begin Excerpt provided
It seems as though a few more details about how to do figures in R Markdown would be helpful. The executive summary is: put fig_caption: true under pdf_document: in the YAML block at the start of your R markdown files. Control whether a figure floats or not by leaving blank lines on both sides of the R code chunk that creates the figure.

First it might be helpful to add some more details on the knitting process.

  1. R markdown (.Rmd) to markdown (.md): this conversion is carried out by the knitr package, which is turn controlled by the rmarkdown package. knitr is responsible for knitting, running the R code in your code chunks (the triple-backticked ones) and saving the results into an ordinary markdown document that combines the discursive text and your program code and results from the original .Rmd. All the chunk options and details about graphics, etc. are documented on the knitr website. However, some of the complexities of knitr’s options are handled for you by a “wrapper” package, rmarkdown. It is rmarkdown that first processes the “YAML metadata block” at the start of your .Rmd file, the thing that says

    title: My title
    author: Your name here

    Thus you can adjust some knitting parameters with options in this block, as documented on the rmarkdown website. When you click “Knit PDF” in RStudio, rmarkdown is invoked, which in turn runs knitr. You can actually replicate this behavior by using the rmarkdown::render(filename) function yourself. (render then calls knitr::knit().) As the documentation for rmarkdown PDF output tells you, you can adjust some of the final PDF output results in the YAML metadata. For example, you can turn on figure captions with

            fig_caption: true

    You have already been using one pdf_document option, the xelatex: true flag that ensures you can use Unicode characters properly.
end Excerpt provided
[Exercise description] Reproduce the R Markdown notes from "title: My title" up to and including "Unicode characters properly.", swapping "RStudio" for "the IDE".
begin Supplied information
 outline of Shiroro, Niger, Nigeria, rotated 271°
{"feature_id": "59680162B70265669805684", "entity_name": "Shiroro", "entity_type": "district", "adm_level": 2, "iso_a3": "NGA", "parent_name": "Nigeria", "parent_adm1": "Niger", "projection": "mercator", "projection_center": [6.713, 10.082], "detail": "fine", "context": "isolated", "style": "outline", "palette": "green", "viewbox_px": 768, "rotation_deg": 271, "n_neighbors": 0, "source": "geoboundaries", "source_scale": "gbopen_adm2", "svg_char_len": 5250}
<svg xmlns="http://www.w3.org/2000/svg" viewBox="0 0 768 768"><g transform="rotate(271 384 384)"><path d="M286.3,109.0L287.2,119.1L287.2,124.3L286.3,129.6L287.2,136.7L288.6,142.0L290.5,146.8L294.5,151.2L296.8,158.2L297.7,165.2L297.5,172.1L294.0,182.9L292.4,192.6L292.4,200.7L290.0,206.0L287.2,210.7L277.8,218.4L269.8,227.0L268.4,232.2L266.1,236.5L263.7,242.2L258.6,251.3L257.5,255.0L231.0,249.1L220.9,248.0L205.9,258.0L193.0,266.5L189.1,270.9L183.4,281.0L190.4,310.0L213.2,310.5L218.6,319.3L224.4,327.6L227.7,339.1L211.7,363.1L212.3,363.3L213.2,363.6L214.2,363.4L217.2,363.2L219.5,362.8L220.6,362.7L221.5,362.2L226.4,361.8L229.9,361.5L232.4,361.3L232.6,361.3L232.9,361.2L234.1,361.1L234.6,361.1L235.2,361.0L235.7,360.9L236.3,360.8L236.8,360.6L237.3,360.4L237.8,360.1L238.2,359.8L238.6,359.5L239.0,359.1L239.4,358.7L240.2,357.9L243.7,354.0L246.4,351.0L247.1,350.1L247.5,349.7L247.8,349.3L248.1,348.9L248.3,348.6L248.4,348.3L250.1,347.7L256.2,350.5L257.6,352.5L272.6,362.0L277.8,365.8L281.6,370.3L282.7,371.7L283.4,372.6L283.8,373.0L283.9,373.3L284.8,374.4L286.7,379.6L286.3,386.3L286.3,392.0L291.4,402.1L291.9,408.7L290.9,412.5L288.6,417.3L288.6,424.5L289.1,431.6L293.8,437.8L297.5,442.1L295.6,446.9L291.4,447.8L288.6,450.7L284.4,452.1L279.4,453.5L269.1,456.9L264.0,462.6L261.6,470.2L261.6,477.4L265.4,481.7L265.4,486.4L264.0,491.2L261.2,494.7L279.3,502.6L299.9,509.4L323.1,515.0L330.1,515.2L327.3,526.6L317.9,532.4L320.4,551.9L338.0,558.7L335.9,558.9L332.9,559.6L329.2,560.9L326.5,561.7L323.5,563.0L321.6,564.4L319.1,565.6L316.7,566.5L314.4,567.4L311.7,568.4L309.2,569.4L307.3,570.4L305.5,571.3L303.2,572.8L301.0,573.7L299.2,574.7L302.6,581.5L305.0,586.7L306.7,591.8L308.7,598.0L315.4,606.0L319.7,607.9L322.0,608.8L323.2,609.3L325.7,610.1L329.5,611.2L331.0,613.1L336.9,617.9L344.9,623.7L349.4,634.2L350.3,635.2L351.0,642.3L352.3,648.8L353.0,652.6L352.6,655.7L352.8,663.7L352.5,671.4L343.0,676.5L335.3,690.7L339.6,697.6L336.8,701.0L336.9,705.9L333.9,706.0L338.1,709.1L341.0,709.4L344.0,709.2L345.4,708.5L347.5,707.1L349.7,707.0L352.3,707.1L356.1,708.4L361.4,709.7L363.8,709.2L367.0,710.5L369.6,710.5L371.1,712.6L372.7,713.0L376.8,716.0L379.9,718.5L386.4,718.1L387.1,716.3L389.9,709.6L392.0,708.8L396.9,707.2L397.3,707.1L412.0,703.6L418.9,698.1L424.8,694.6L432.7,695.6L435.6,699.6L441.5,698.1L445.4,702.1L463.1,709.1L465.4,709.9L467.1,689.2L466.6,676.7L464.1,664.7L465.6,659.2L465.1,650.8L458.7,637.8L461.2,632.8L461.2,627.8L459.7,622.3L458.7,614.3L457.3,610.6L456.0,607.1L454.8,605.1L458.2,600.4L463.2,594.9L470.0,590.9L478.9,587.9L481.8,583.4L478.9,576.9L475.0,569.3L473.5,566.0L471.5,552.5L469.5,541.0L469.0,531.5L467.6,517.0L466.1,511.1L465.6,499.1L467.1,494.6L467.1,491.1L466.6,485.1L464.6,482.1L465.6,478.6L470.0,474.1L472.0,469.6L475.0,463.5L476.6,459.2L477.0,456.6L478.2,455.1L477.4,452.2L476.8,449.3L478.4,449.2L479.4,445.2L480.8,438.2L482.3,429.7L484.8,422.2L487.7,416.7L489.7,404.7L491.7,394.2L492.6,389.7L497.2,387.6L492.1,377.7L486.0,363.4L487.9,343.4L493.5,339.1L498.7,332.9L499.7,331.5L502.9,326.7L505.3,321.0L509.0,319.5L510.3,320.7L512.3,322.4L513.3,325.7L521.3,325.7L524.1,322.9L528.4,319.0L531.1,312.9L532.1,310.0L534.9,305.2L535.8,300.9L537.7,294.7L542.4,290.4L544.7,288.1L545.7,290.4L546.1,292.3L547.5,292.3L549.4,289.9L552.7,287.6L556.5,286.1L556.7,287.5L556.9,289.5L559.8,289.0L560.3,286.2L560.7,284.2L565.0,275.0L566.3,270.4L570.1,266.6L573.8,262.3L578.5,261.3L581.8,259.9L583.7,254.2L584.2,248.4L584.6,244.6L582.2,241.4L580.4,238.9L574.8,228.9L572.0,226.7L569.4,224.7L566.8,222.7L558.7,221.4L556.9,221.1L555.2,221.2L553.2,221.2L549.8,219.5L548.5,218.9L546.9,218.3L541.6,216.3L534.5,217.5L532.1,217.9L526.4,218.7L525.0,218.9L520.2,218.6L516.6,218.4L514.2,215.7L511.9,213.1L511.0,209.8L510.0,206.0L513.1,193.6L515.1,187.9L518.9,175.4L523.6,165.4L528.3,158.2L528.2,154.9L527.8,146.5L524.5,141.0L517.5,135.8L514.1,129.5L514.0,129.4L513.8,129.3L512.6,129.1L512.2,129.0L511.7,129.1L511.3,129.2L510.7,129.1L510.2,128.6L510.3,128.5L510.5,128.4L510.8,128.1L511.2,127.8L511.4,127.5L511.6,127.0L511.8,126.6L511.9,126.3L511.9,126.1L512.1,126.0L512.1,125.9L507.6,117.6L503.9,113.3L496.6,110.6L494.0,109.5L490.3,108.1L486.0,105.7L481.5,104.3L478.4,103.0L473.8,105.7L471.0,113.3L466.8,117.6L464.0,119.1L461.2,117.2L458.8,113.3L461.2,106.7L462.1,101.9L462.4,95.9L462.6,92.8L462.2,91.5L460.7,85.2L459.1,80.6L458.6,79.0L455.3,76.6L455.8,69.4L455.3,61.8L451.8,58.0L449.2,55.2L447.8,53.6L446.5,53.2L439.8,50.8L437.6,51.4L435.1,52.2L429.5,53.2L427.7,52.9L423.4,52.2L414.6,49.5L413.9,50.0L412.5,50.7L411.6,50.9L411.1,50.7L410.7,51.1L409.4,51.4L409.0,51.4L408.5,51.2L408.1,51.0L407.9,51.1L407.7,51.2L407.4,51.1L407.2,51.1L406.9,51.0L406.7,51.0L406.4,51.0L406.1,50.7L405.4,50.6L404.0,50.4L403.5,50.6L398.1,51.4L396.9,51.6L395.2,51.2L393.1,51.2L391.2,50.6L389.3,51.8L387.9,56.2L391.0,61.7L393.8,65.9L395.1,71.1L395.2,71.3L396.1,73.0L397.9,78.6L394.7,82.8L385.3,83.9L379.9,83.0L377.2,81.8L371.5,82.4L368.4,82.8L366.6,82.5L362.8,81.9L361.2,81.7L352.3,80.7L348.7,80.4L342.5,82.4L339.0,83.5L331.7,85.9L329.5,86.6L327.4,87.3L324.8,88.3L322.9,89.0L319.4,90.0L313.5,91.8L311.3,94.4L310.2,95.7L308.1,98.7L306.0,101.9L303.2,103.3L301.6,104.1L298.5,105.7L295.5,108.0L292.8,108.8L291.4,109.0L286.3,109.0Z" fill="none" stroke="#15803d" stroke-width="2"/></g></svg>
end Supplied information
[Output of the exercise]
title: My title
    author: Your name here

    Thus you can adjust some knitting parameters with options in this block, as documented on the rmarkdown website. When you click “Knit PDF” in the IDE, rmarkdown is invoked, which in turn runs knitr. You can actually replicate this behavior by using the rmarkdown::render(filename) function yourself. (render then calls knitr::knit().) As the documentation for rmarkdown PDF output tells you, you can adjust some of the final PDF output results in the YAML metadata. For example, you can turn on figure captions with

            fig_caption: true

    You have already been using one pdf_document option, the xelatex: true flag that ensures you can use Unicode characters properly.